In this interview, Broad reflects on his family’s migration from Lithuania to America in the 1920s and remembers going back to Lithuania to visit his maternal ancestral home. Broad recounts the high value his parents placed on education and giving back to others, and the effect that has had on his life.
Outside work, Broad used his wealth and status to bring about civic, educational, scientific and cultural improvement projects, particularly in Los Angeles. The New York native had moved to the city’s tony Brentwood section in 1963. In the early 1990s, the Broads commissioned Frank O. Gehry to design their primary residence in Brentwood.

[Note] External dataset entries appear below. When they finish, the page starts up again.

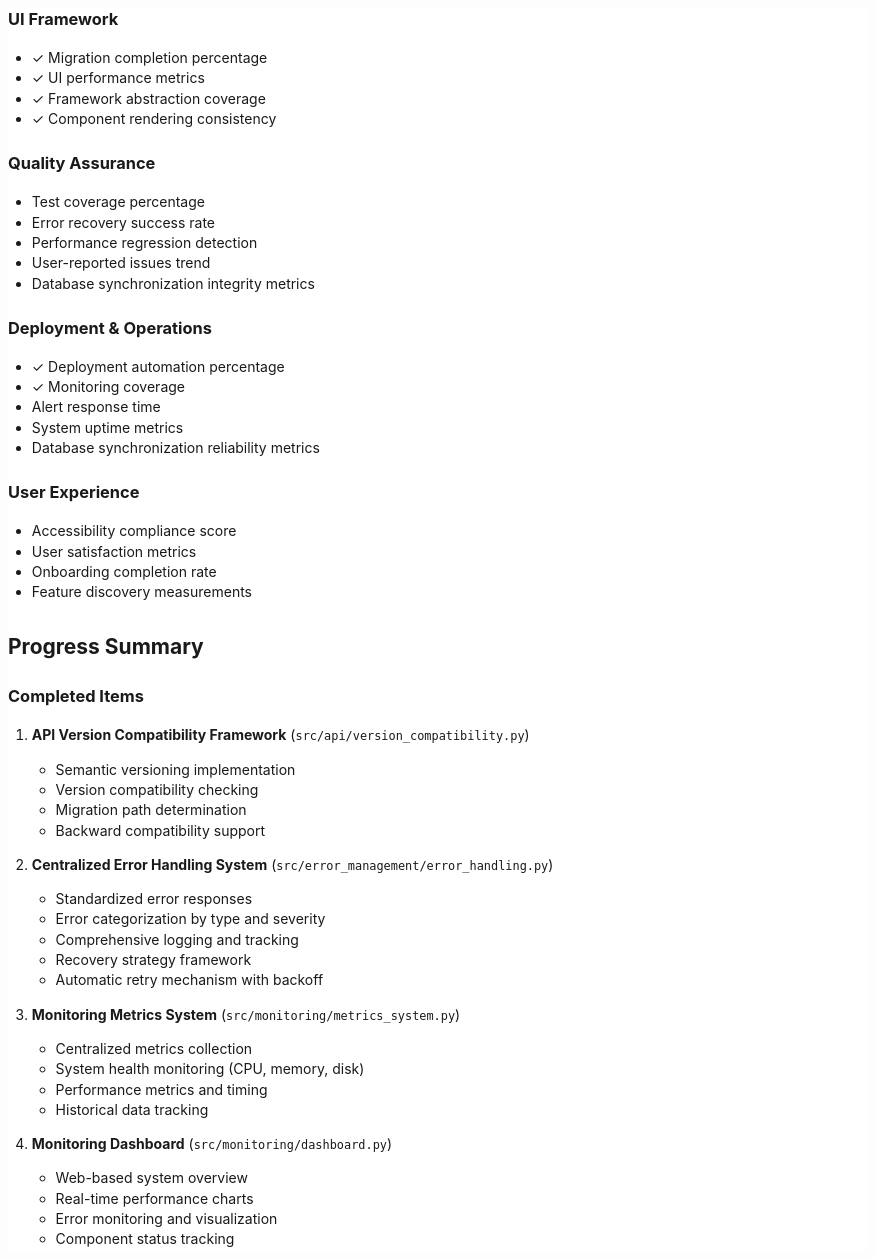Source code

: ### UI Framework
- ✓ Migration completion percentage
- ✓ UI performance metrics
- ✓ Framework abstraction coverage
- ✓ Component rendering consistency

### Quality Assurance
- Test coverage percentage
- Error recovery success rate
- Performance regression detection
- User-reported issues trend
- Database synchronization integrity metrics

### Deployment & Operations
- ✓ Deployment automation percentage
- ✓ Monitoring coverage
- Alert response time
- System uptime metrics
- Database synchronization reliability metrics

### User Experience
- Accessibility compliance score
- User satisfaction metrics
- Onboarding completion rate
- Feature discovery measurements

## Progress Summary

### Completed Items
1. **API Version Compatibility Framework** (`src/api/version_compatibility.py`)
   - Semantic versioning implementation
   - Version compatibility checking
   - Migration path determination
   - Backward compatibility support

2. **Centralized Error Handling System** (`src/error_management/error_handling.py`)
   - Standardized error responses
   - Error categorization by type and severity
   - Comprehensive logging and tracking
   - Recovery strategy framework
   - Automatic retry mechanism with backoff

3. **Monitoring Metrics System** (`src/monitoring/metrics_system.py`)
   - Centralized metrics collection
   - System health monitoring (CPU, memory, disk)
   - Performance metrics and timing
   - Historical data tracking

4. **Monitoring Dashboard** (`src/monitoring/dashboard.py`)
   - Web-based system overview
   - Real-time performance charts
   - Error monitoring and visualization
   - Component status tracking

It was built by the architecture firm Langdon Wilson based on Gehry’s initial designs. His charitable foundations donated millions to such projects, particularly those aimed at improving public education, and established endowments at several universities across the nation.
In the 1990s, Broad led the campaign to help raise money to build the Frank Gehry-designed Walt Disney Concert Hall and was a major underwriter of Los Angeles’ Museum of Contemporary Art, among other institutions.
The museums, medical research centers and cultural institutions emblazoned with the names of Mr. Broad and his wife, Edythe, include the Broad Art Center at the University of California, Los Angeles; the Broad Center for the Biological Sciences at the California Institute of Technology; and centers for regenerative medicine and stem-cell research at three California universities, as well as the Broad Institute, a biomedical and genomic research center that is a joint arm of Harvard and the Massachusetts Institute of Technology in Cambridge, Mass.
In 2017, Broad announced his retirement from The Eli and Edythe Broad Foundation, passing responsibility to its president, Gerun Riley. Broad said he would remain as a trustee of the Foundation, and continue to serve on the Board of The Broad museum. Broad said he was in good health and felt like it was time to „step back”.
Eli Broad died on April 30, 2021, at the Cedars-Sinai Medical Center in Los Angeles, California, after a long illness, less than two months before his 88th birthday.